### Task brief
Could you copy every line from the material below in which "image" appears?

### Provided material
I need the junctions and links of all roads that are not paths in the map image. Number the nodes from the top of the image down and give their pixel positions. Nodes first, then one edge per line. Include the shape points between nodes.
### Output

==

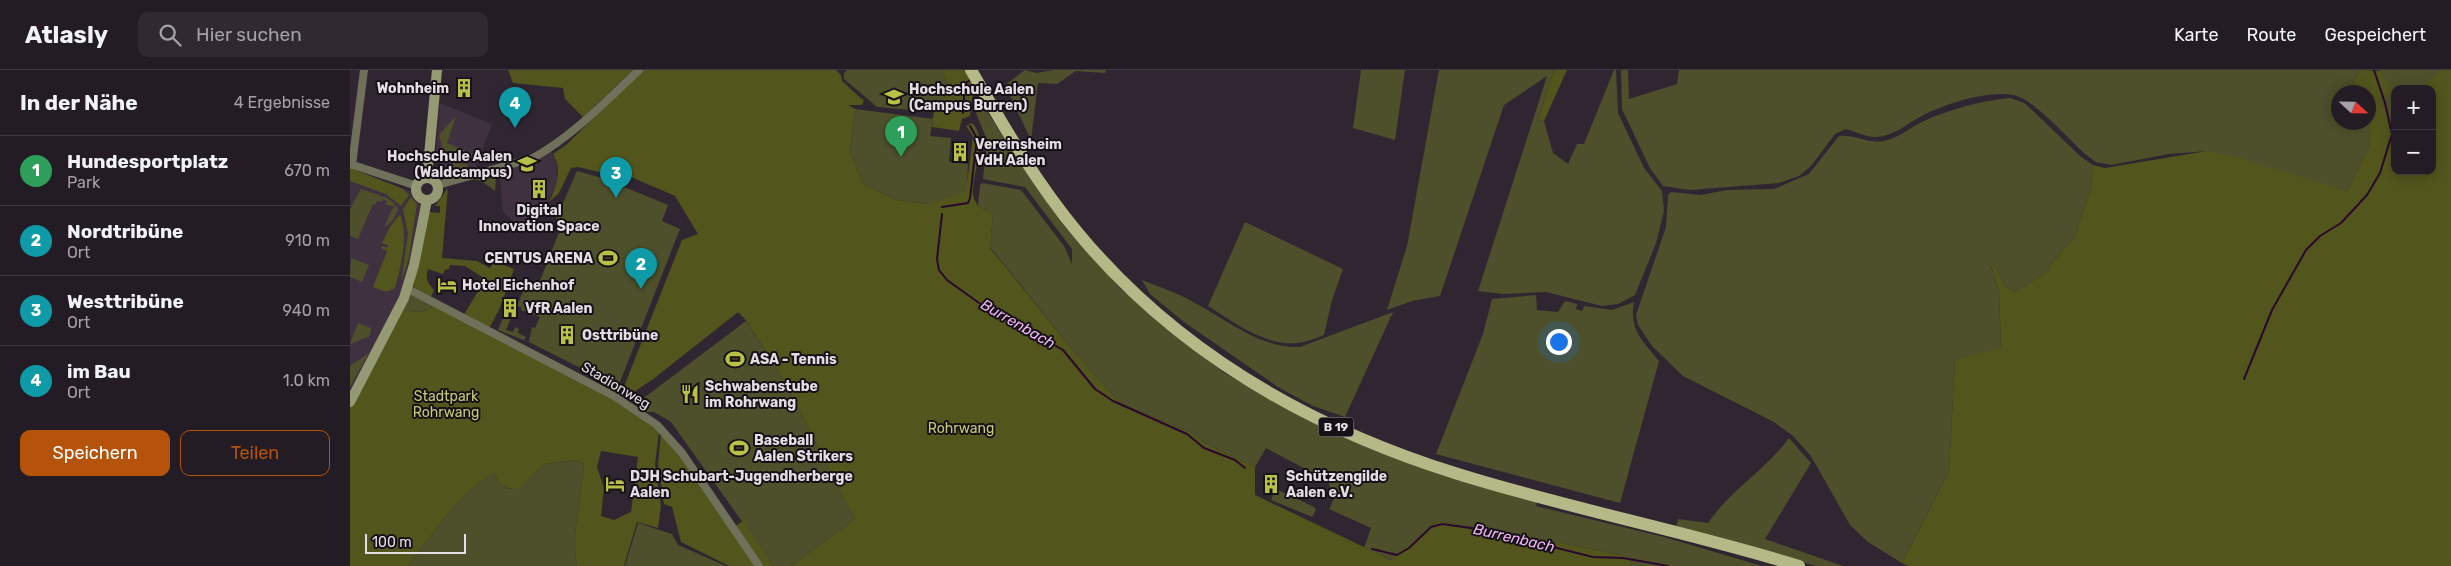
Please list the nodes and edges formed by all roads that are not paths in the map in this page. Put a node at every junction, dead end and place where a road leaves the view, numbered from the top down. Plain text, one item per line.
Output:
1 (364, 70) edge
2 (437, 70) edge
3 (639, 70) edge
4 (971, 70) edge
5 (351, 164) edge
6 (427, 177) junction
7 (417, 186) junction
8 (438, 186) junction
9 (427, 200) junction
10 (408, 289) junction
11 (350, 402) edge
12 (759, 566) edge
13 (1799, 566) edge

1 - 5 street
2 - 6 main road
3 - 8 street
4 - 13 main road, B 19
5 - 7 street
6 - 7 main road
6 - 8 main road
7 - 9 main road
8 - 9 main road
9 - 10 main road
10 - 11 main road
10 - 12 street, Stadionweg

---

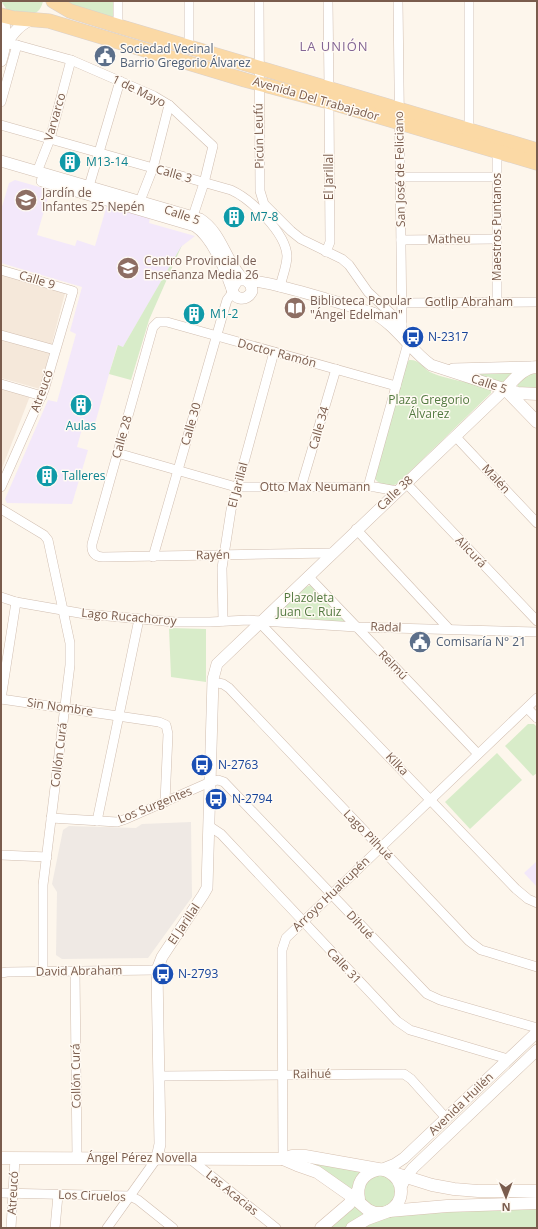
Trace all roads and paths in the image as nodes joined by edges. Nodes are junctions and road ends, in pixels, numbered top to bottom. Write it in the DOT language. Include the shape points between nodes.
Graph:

### Output of the exercise
I need the junctions and links of all roads that are not paths in the map image. Number the nodes from the top of the image down and give their pixel positions. Nodes first, then one edge per line. Include the shape points between nodes.
Trace all roads and paths in the image as nodes joined by edges. Nodes are junctions and road ends, in pixels, numbered top to bottom. Write it in the DOT language. Include the shape points between nodes.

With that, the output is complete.